# Work request:
In the records below, find the line containing "focal_35mm: 1102", then copy that line and all lines after it, exactly, omitting every picture.

# Materials provided:
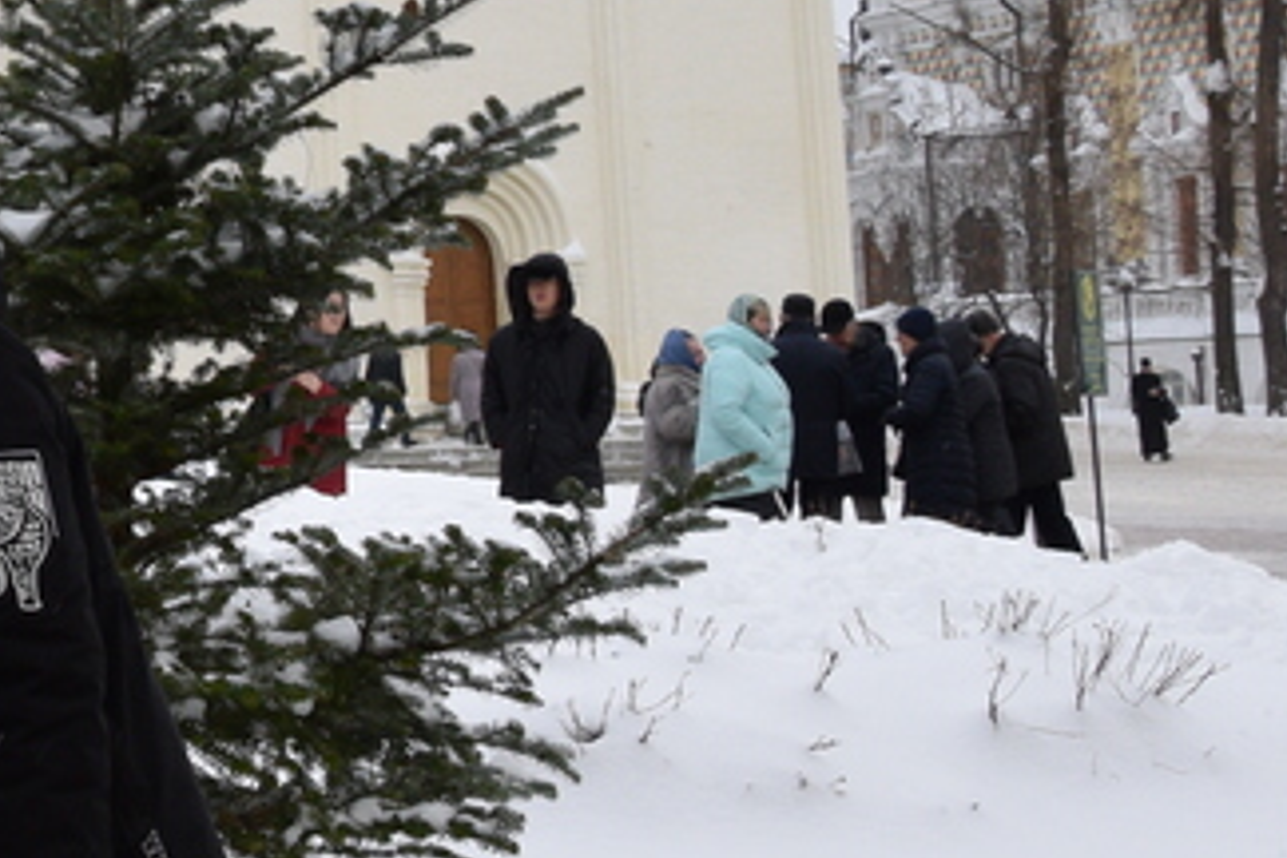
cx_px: -600
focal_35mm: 100
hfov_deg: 18.3
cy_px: 38
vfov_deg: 13.5
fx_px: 3575
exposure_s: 1/250
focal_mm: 18
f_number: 8
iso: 400
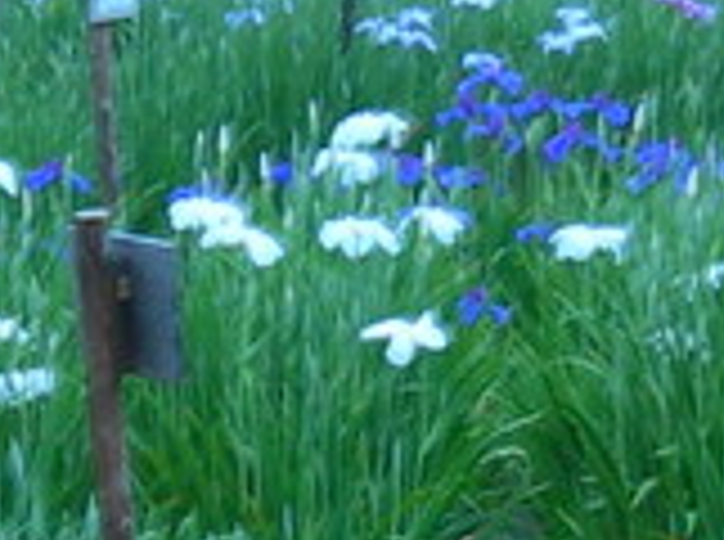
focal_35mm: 284
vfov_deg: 5.2
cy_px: 639
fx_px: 5927
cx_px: 261
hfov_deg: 7.0
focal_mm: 7.8
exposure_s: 1/4
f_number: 2.8
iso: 54
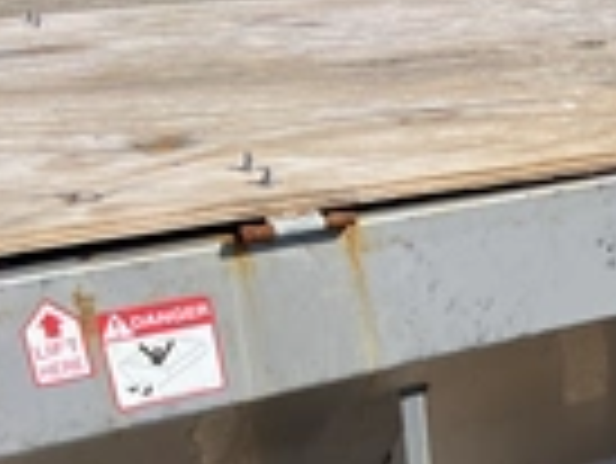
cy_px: 469
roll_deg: +4.0
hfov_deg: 22.2
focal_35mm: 76
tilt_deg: -22.3
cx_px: 863
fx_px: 1354
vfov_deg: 18.9
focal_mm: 5.1
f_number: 1.6
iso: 50
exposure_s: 1/2463
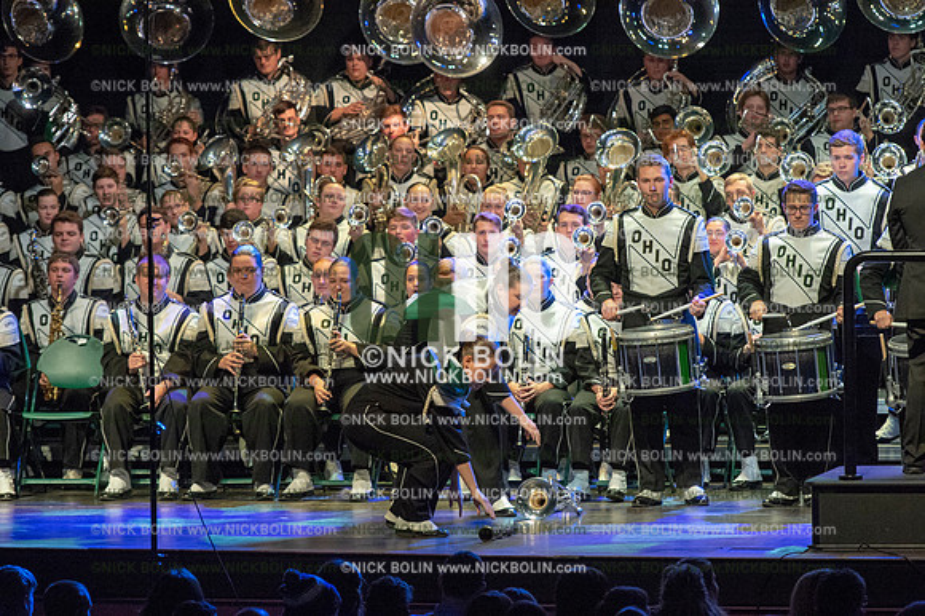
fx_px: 5393
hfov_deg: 9.8
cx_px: 462
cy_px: 308
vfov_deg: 6.5
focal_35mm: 210
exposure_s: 1/400
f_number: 5.6
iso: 8000
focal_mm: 210
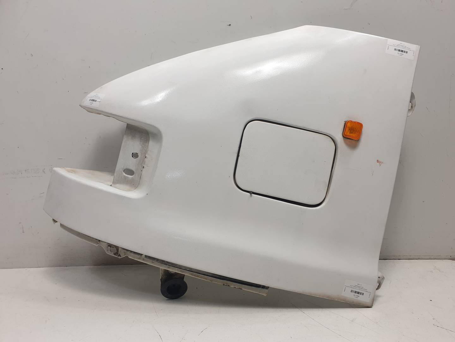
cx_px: 228
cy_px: 171
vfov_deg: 53.1
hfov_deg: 67.3
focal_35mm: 26
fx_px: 342
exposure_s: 1/100
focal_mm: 4.3
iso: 50
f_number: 2.4
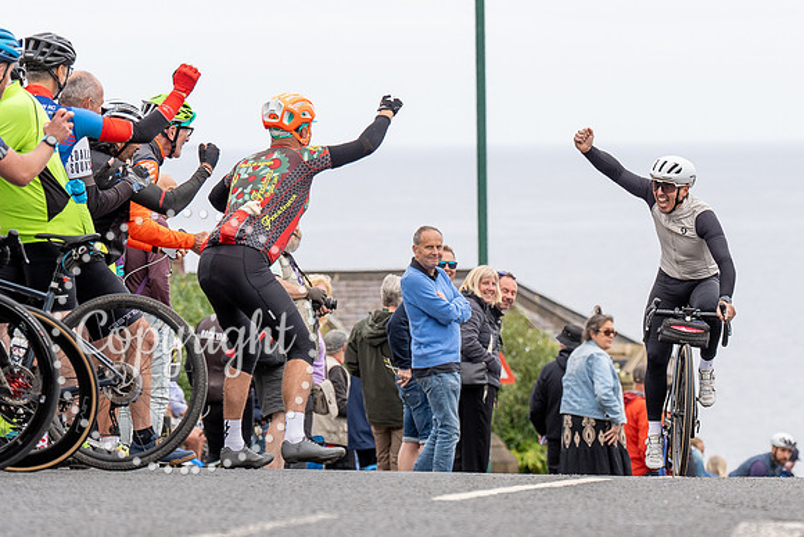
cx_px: 743
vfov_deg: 5.7
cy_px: 213
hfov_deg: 8.6
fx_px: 5352
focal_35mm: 240
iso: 320
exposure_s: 1/1000
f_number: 3.5
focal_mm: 128
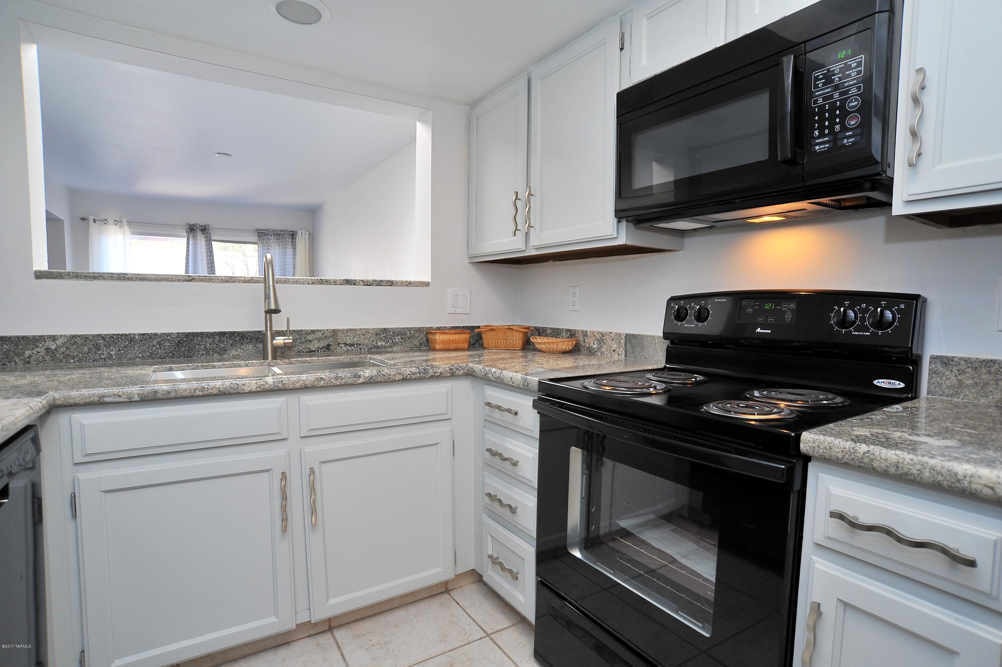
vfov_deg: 67.3
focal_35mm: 18
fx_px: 501
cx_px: 501
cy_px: 334
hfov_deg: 90.0
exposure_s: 1/30
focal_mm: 18
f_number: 9
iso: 800
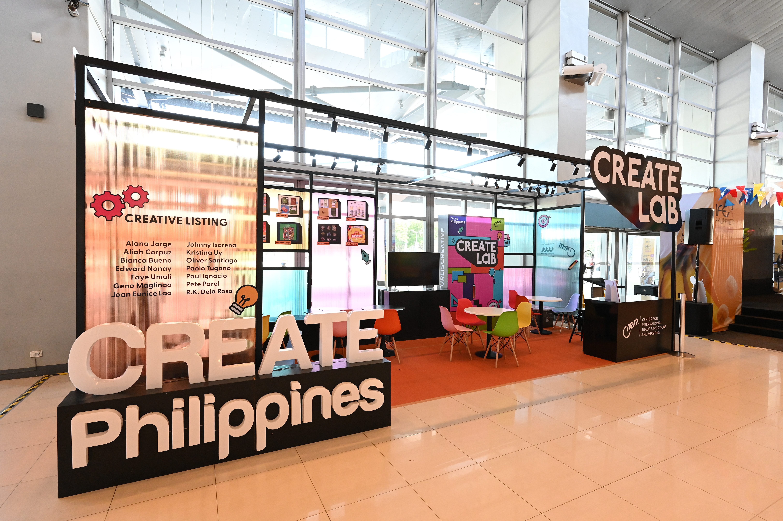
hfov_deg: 93.3
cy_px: 260
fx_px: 369
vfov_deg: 70.4
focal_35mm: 17
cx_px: 392
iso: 4000
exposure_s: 1/250
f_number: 4
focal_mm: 17
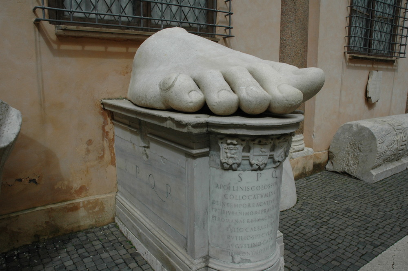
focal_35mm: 27
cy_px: 136
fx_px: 306
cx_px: 204
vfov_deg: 47.9
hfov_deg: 67.4
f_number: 10
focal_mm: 18
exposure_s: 1/400
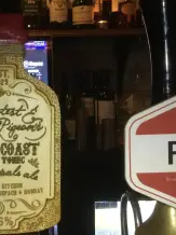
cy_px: 102
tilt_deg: -2.1
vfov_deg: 33.8
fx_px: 387
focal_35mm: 57
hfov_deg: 25.1
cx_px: 31
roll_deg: +1.3
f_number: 2.4
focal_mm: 3.3
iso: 250
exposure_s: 1/17
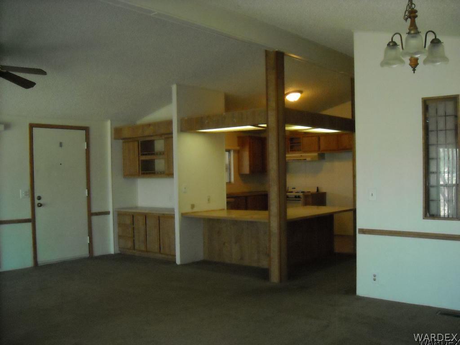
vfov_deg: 40.7
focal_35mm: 35
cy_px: 172
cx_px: 230
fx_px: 465
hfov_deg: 52.6
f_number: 2.8
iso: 800
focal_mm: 5.7
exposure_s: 1/161
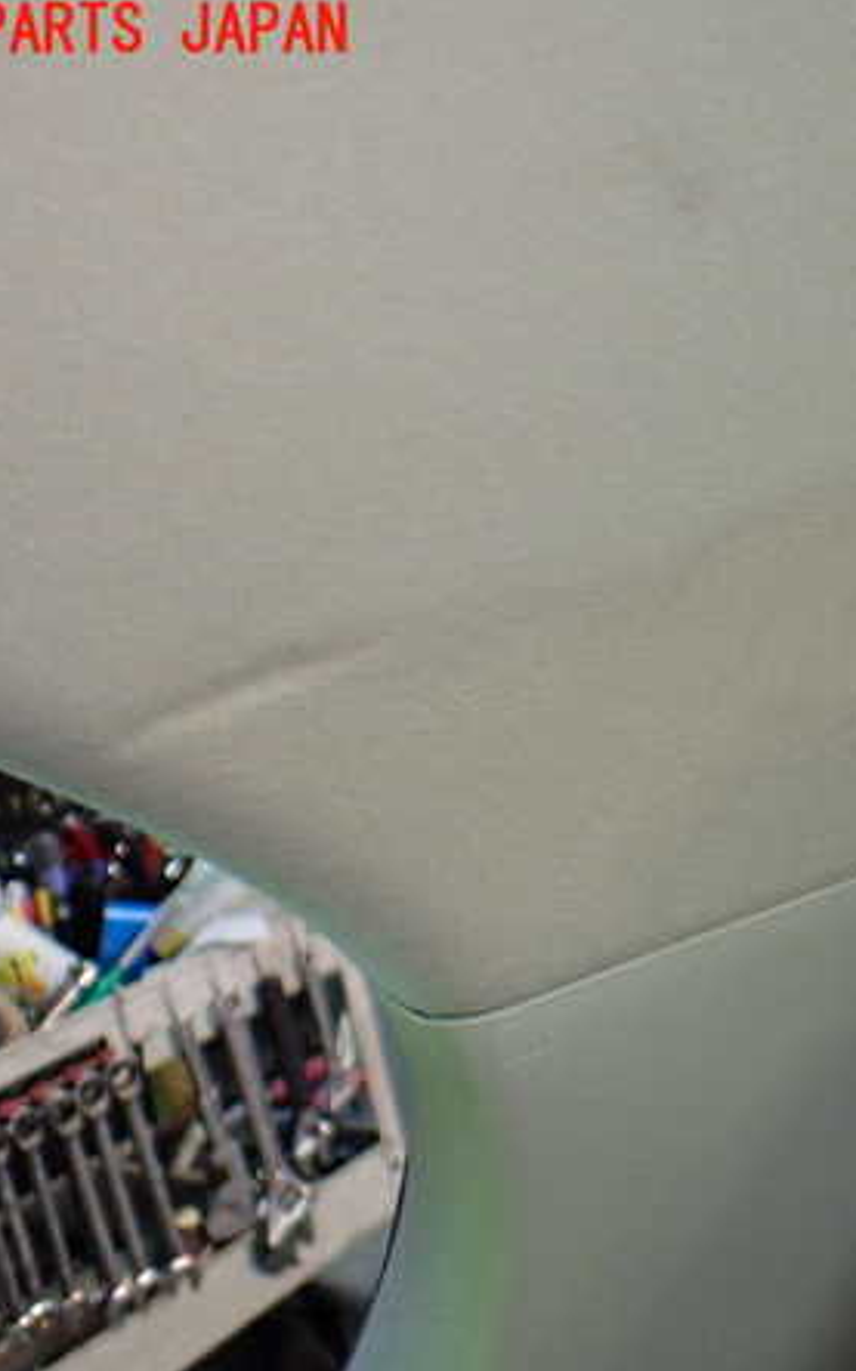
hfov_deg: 29.0
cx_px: 714
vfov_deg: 46.2
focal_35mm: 43
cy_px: 689
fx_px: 1607
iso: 640
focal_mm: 5.4
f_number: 2.3
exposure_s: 1/125
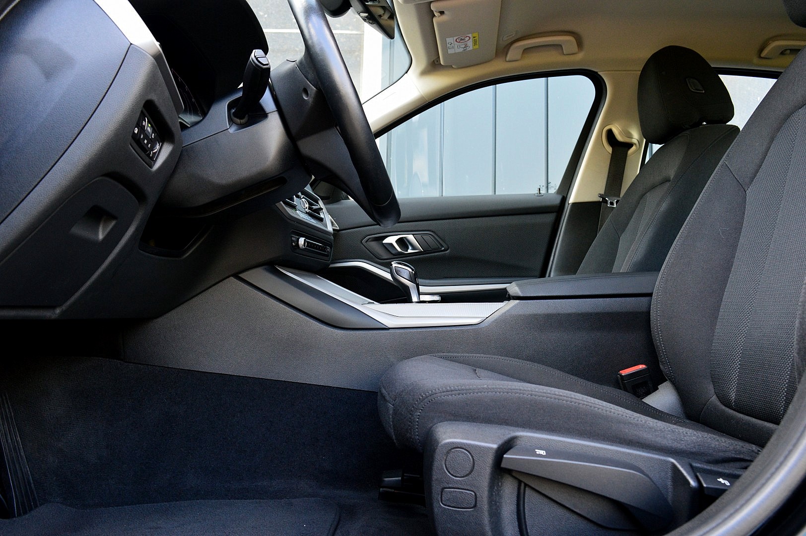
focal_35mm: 30
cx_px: 403
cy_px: 268
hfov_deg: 62.0
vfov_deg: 43.5
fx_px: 671
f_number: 7.1
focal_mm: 20
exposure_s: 1/60
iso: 800
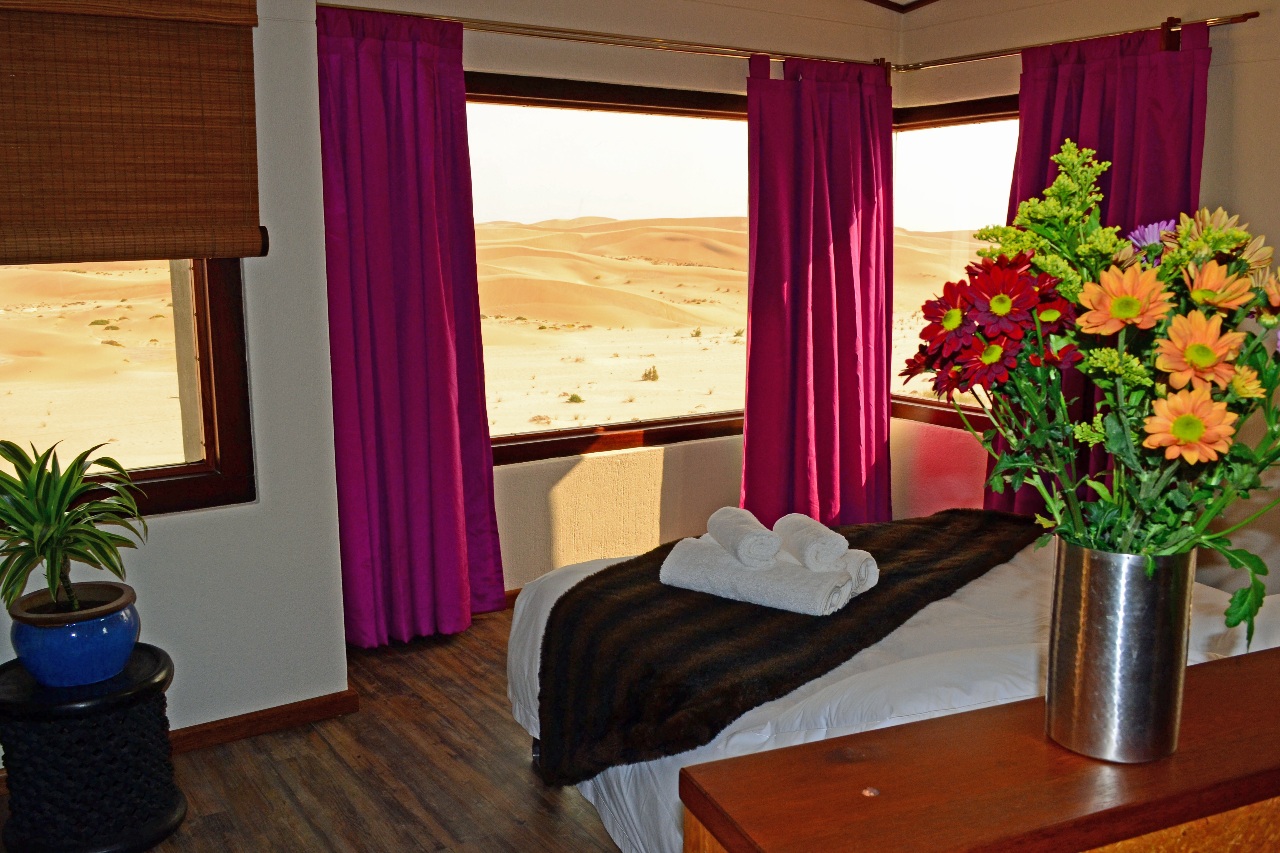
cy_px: 426
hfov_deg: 57.2
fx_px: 1173
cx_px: 640
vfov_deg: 40.0
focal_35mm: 33
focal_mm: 22
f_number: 11
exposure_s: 1/80
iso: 400
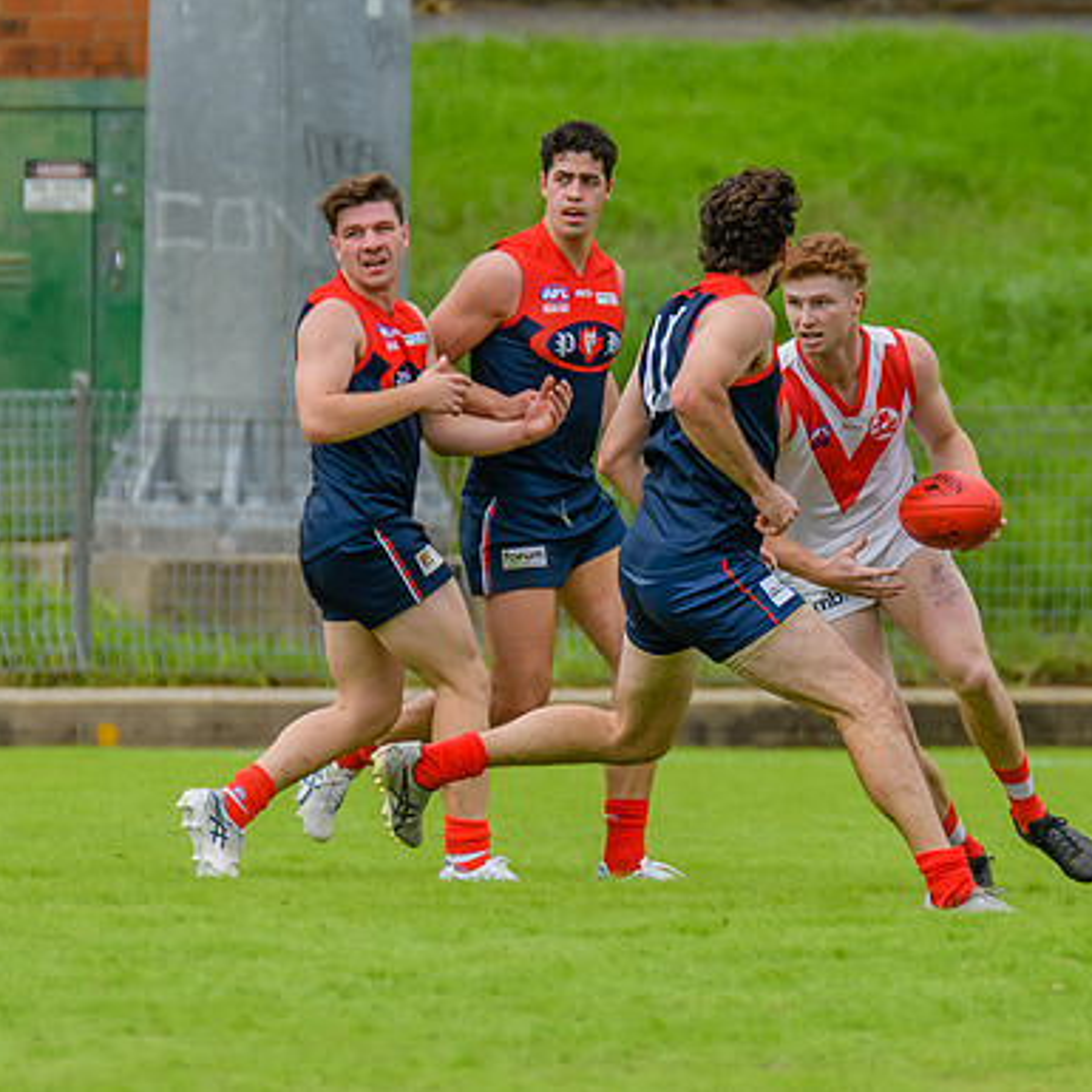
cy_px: 411
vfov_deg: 1.6
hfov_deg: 1.6
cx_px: 933
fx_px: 39331
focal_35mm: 1102
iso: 800
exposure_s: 1/2500
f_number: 5.6
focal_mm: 420
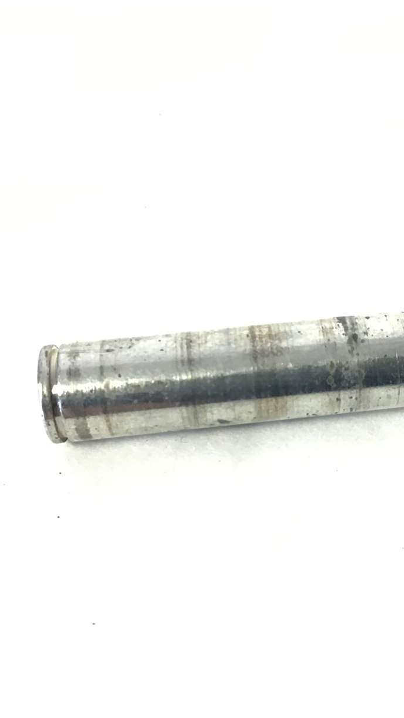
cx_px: 301
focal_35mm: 46
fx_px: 876
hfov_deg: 25.7
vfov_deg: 44.6
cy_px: 364
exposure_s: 1/30
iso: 32
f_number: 2.4
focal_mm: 3.3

# Exercise response:
focal_35mm: 1102
iso: 800
exposure_s: 1/2500
f_number: 5.6
focal_mm: 420
cx_px: 301
focal_35mm: 46
fx_px: 876
hfov_deg: 25.7
vfov_deg: 44.6
cy_px: 364
exposure_s: 1/30
iso: 32
f_number: 2.4
focal_mm: 3.3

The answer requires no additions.